Shootout via answer on SO

Cheers!

healeycodes commented 1 year ago

@ysharplanguage thank you for the idea/resource! I was looking for more examples of this kind of thing but couldnā€™t find anything at the time.

ysharplanguage commented 1 year ago

@healeycodes Welcome!

Linearization in LinearLisp...

( n + 1 )

becomes:

12, 3, 4, 5, 6, -1, 0, 18, 0, -15, 0, -20

From left to right:

12 gives the total subtree length to come;

3 is its arity (ie, # of children: "n", "+", "1")

then 4, 5, 6 are the relative offsets to each child, from left to right: 4 points to "0, 18" that ensues... ie, the "n" symbol in the current environment (entry in symbol table)

5 points to "0, -15" later on... the builtin "+" operator (note the negative sign for builtins vs programmer defined identifiers)

6 points to "0, -20" finally... that'd be, the literal constant "1", interned once in the constant pool (also a negative index by convention; you can just shove both interned literals and language builtins in the same pool)

the -1 in the middle is a redundant marker to end the children offset list... only useful for builtins with variable arity that may not want to have to bother inspecting the count of formal vs actual arguments or children.

Thus, that's how one can get away with AST walk without any heap or garbage collector in the loop (when it's for the sole purpose of tree walk, anyway) and still be able to eval anything just by using the host (impl language) natural stack.

Cf the Linearize and Rehydrate methods in the code... together they are the two-way bijection to go from / to the original S-expr (initial AST, right after parsing) vs the linearized version (which the evaluator eventually only consumes as just one 1-dim array super friendly to modern CPUs caches :)

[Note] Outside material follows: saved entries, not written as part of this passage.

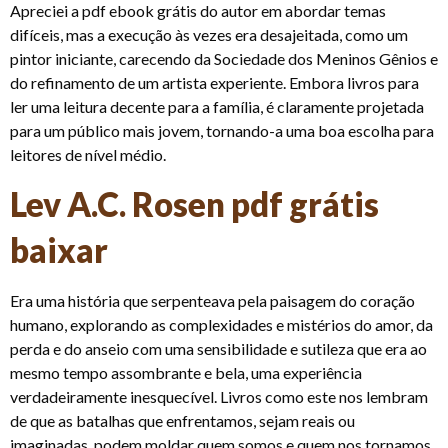
Apreciei a pdf ebook grátis do autor em abordar temas
difíceis, mas a execução às vezes era desajeitada, como um
pintor iniciante, carecendo da Sociedade dos Meninos Gênios e
do refinamento de um artista experiente. Embora livros para
ler uma leitura decente para a família, é claramente projetada
para um público mais jovem, tornando-a uma boa escolha para
leitores de nível médio.
Lev A.C. Rosen pdf grátis
baixar
Era uma história que serpenteava pela paisagem do coração
humano, explorando as complexidades e mistérios do amor, da
perda e do anseio com uma sensibilidade e sutileza que era ao
mesmo tempo assombrante e bela, uma experiência
verdadeiramente inesquecível. Livros como este nos lembram
de que as batalhas que enfrentamos, sejam reais ou
imaginadas, podem moldar quem somos e quem nos tornamos.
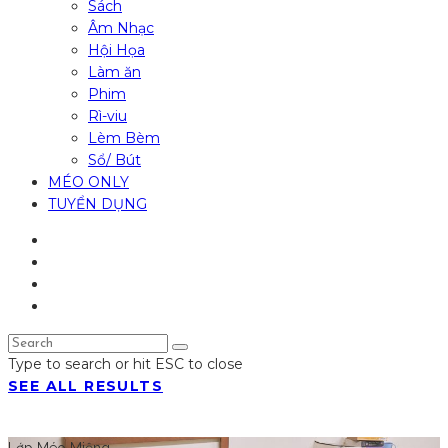
Sách
Âm Nhạc
Hội Họa
Làm ăn
Phim
Rì-viu
Lèm Bèm
Sổ/ Bút
MÉO ONLY
TUYỂN DỤNG
Type to search or hit ESC to close
SEE ALL RESULTS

This encodes all the needed tree info yet allows for fast navigation throughout the eval / apply semantic core, without ever having the GC getting in the way by its obsessive tracking of refs that are dead vs alive, etc.

Cheers!

ysharplanguage commented 1 year ago

@healeycodes I've added a few microbenchmarks, incl. one that is always especially important to keep an eye on, as an interpreter implementor:

For-Loop-vs-Lexical-Scope-Stress.py

efficient AST walk or efficient byte code is only half of the struggle against a sluggish implementation, imo...

the real trouble makers in interpreted dynamic languages are dynamic environments, lexical scope, combined with closure representation; those may be the second (if not first) hardest thing to get both right and efficient, in my experience.

healeycodes commented 1 year ago

@ysharplanguage Amazing! Thanks for expanding your thoughts here. This is really helpful.